### Given request A:
In the records below, output the lines starting at the one containing "collector number: 2743" and ending at the one containing "locality: Bellevista." as a JSON list of strings, one string per line, with blank lines omitted.

### Page extract:
[BEGIN]

# Probelm logging in to Hotmail?



## Richard Schollar (Feb 21, 2009)

Is anybody else having trouble logging in to Hotmail?  For the past week I have had problems in the evening UK time (so from 6pm to 10pm GMT).  I cannot currently log in at all.  Since I use hotmail for my main email account, this is deeply problematic.  I just want to ascertain if this is peculiar to me, or to everyone.  Thanks!


----------



## Marbles (Feb 21, 2009)

Richard

I logged in just now without any bother.


----------



## schielrn (Feb 21, 2009)

I also have not noticed any problems with hotmail.  I use it as my primary e-mail as well.


----------



## dave3009 (Feb 21, 2009)

Do you use the Live Mail Client, it's pretty good and I use about as many feature in Outlook as I do in the freebie.  I have a hotmail.co.uk it is my primary account and I've had no issues.

Cookies, Temporary internet files maybe


----------



## Greg Truby (Feb 21, 2009)

I had no problem.


----------



## dave3009 (Feb 21, 2009)

[END]

### Data to use:
[BEGIN]

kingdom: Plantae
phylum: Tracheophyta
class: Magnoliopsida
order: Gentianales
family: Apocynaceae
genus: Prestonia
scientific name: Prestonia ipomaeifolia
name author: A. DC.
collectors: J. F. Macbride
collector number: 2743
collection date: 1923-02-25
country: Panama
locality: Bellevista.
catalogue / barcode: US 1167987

[END]
[BEGIN]

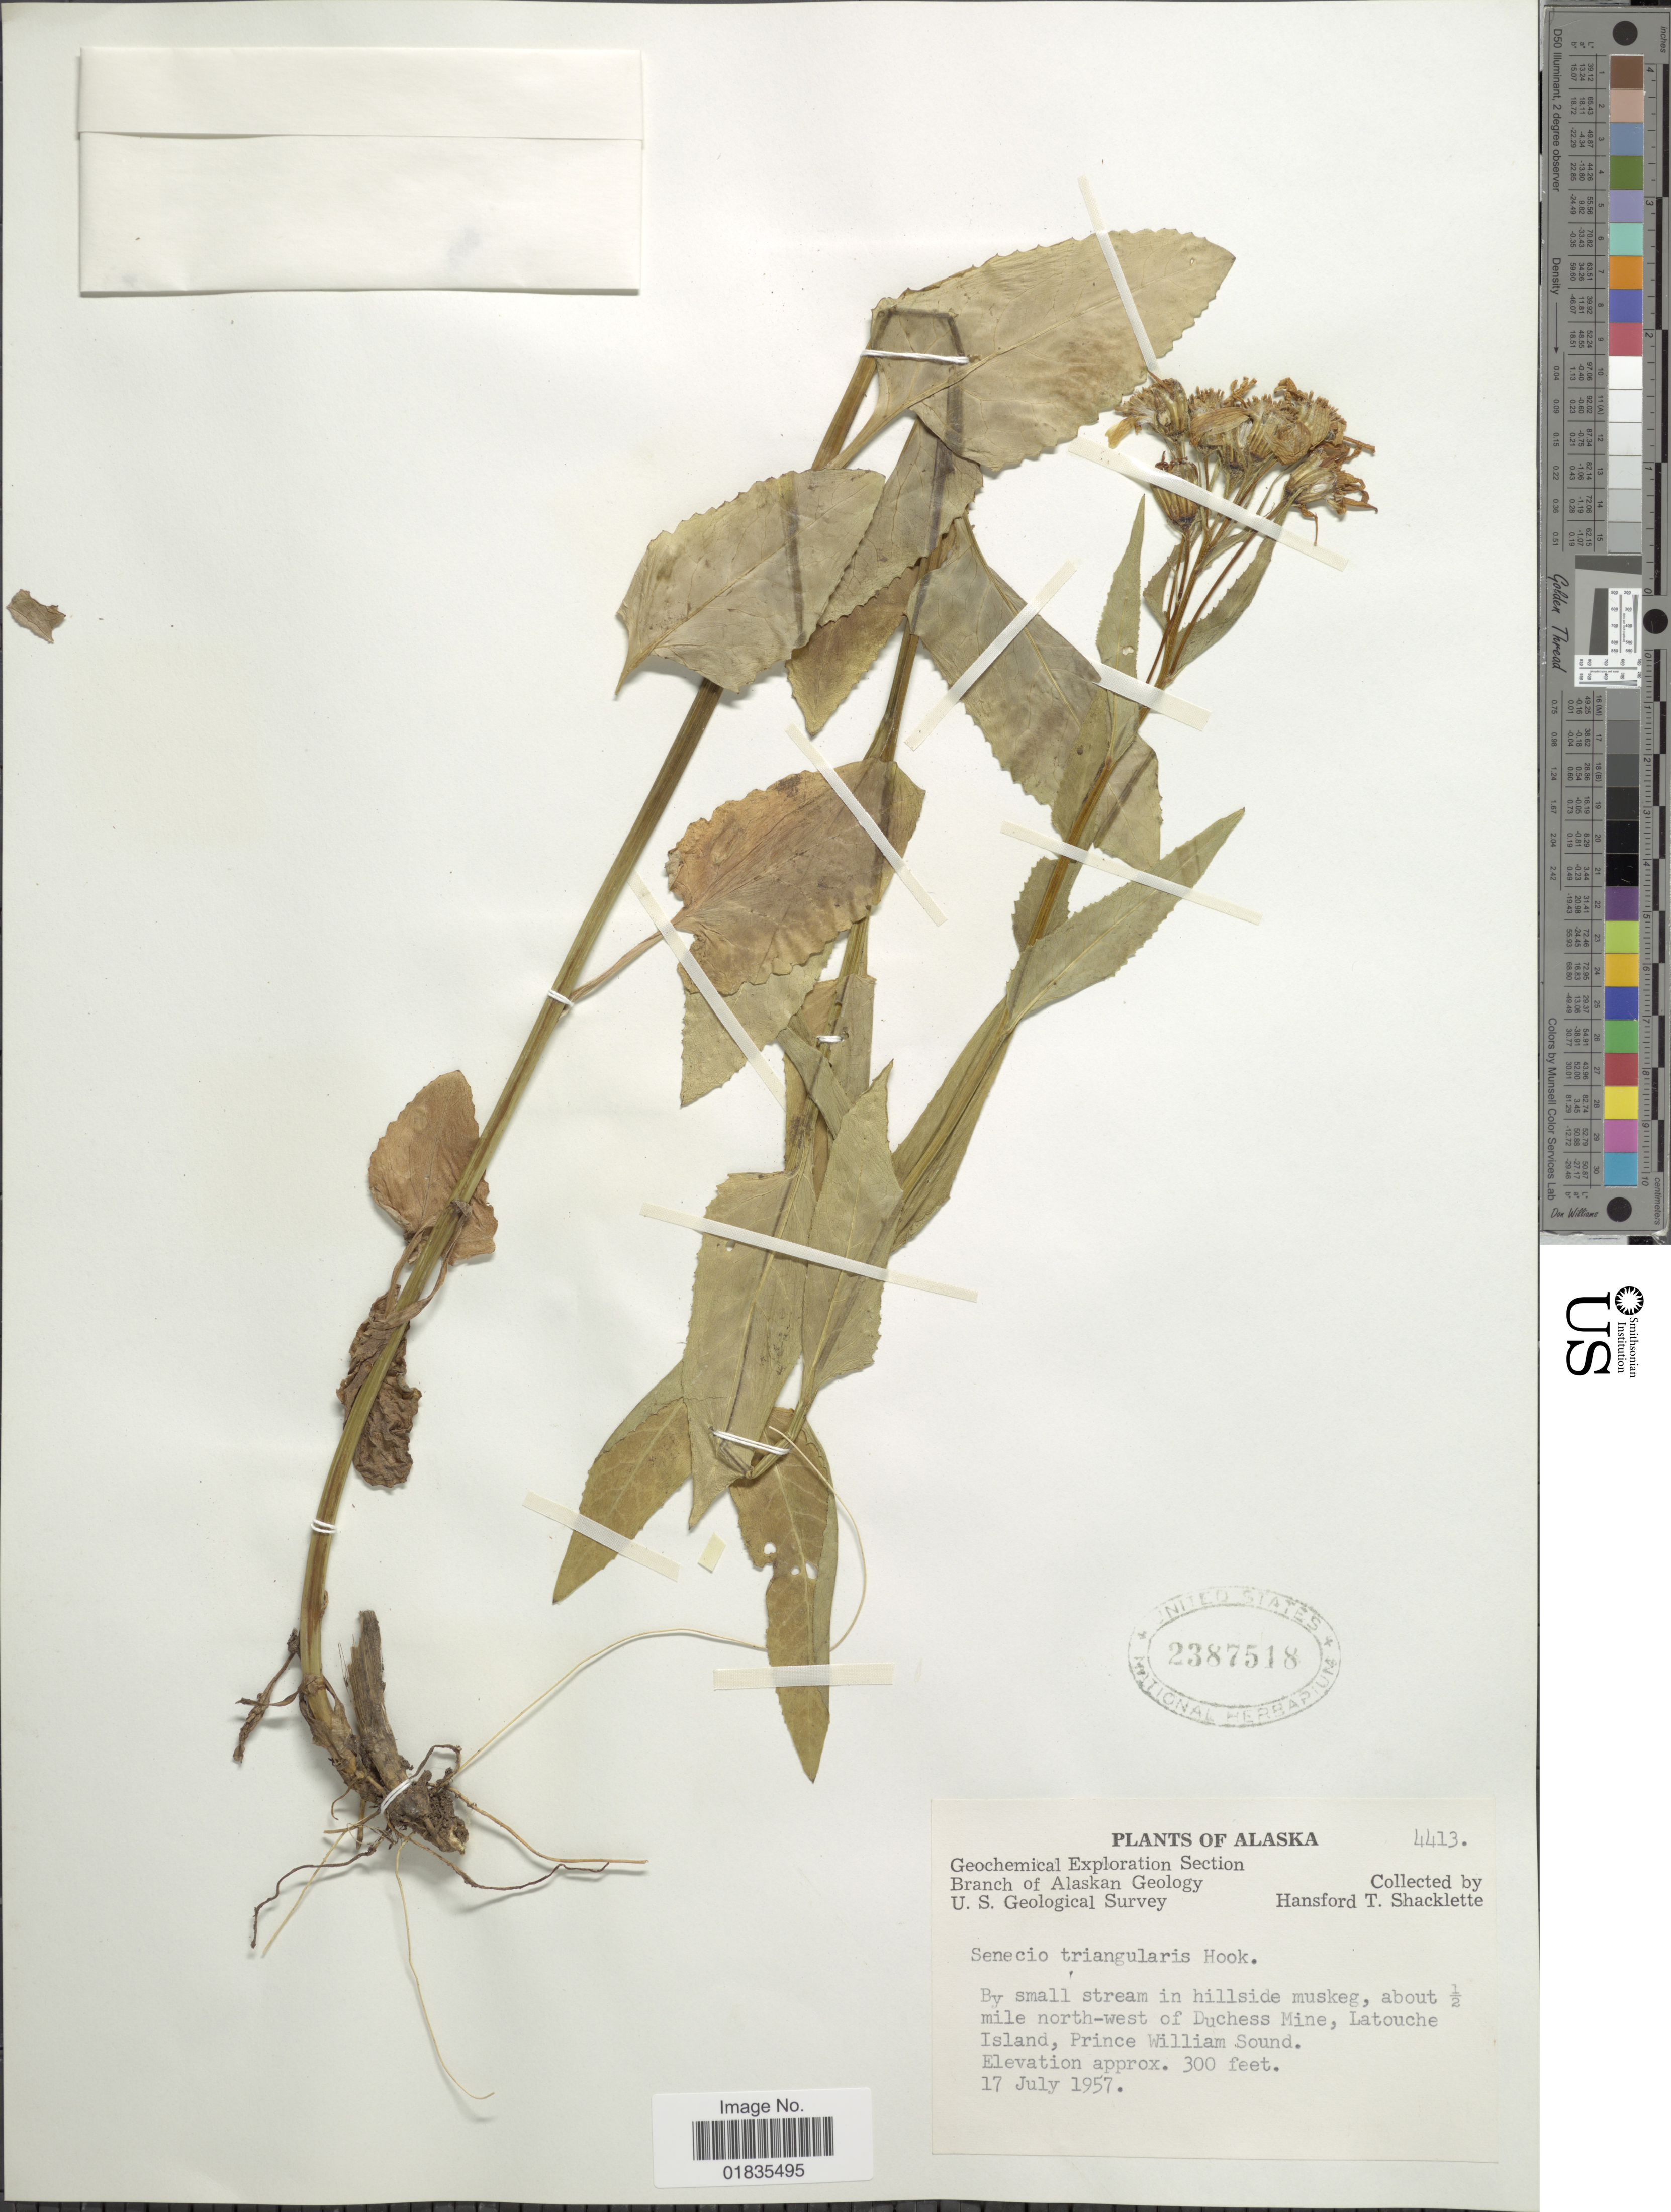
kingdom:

[END]

### Given request B:
Reproduce the passage of the Hotmail login thread starting at "Is anybody else" and ending at "without any bother.", word for word.

### Correct result A:
[
  "collector number: 2743",
  "collection date: 1923-02-25",
  "country: Panama",
  "locality: Bellevista."
]

### Correct result B:
Is anybody else having trouble logging in to Hotmail?  For the past week I have had problems in the evening UK time (so from 6pm to 10pm GMT).  I cannot currently log in at all.  Since I use hotmail for my main email account, this is deeply problematic.  I just want to ascertain if this is peculiar to me, or to everyone.  Thanks!


----------



## Marbles (Feb 21, 2009)

Richard

I logged in just now without any bother.